**The problem**: The data below should be duplicated in full, unchanged.

+---+

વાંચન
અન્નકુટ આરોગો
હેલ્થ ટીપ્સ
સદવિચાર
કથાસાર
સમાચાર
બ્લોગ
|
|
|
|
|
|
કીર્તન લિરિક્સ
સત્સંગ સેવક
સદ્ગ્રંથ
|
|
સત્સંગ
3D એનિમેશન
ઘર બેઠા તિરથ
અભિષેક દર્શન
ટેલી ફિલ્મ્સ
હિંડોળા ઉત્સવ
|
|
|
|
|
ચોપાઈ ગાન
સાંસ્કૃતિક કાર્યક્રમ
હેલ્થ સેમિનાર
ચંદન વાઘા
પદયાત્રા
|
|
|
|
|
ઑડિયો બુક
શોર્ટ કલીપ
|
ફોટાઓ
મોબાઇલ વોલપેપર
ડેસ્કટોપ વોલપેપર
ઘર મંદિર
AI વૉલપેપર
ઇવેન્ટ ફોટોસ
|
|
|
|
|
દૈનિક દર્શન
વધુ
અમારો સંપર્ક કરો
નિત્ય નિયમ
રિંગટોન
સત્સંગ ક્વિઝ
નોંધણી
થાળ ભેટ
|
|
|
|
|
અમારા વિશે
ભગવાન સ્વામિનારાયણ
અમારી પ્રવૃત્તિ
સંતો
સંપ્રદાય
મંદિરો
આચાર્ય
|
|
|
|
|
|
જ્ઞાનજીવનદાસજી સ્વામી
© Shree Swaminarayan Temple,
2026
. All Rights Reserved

+---+

**Answer to the exercise**:
વાંચન
અન્નકુટ આરોગો
હેલ્થ ટીપ્સ
સદવિચાર
કથાસાર
સમાચાર
બ્લોગ
|
|
|
|
|
|
કીર્તન લિરિક્સ
સત્સંગ સેવક
સદ્ગ્રંથ
|
|
સત્સંગ
3D એનિમેશન
ઘર બેઠા તિરથ
અભિષેક દર્શન
ટેલી ફિલ્મ્સ
હિંડોળા ઉત્સવ
|
|
|
|
|
ચોપાઈ ગાન
સાંસ્કૃતિક કાર્યક્રમ
હેલ્થ સેમિનાર
ચંદન વાઘા
પદયાત્રા
|
|
|
|
|
ઑડિયો બુક
શોર્ટ કલીપ
|
ફોટાઓ
મોબાઇલ વોલપેપર
ડેસ્કટોપ વોલપેપર
ઘર મંદિર
AI વૉલપેપર
ઇવેન્ટ ફોટોસ
|
|
|
|
|
દૈનિક દર્શન
વધુ
અમારો સંપર્ક કરો
નિત્ય નિયમ
રિંગટોન
સત્સંગ ક્વિઝ
નોંધણી
થાળ ભેટ
|
|
|
|
|
અમારા વિશે
ભગવાન સ્વામિનારાયણ
અમારી પ્રવૃત્તિ
સંતો
સંપ્રદાય
મંદિરો
આચાર્ય
|
|
|
|
|
|
જ્ઞાનજીવનદાસજી સ્વામી
© Shree Swaminarayan Temple,
2026
. All Rights Reserved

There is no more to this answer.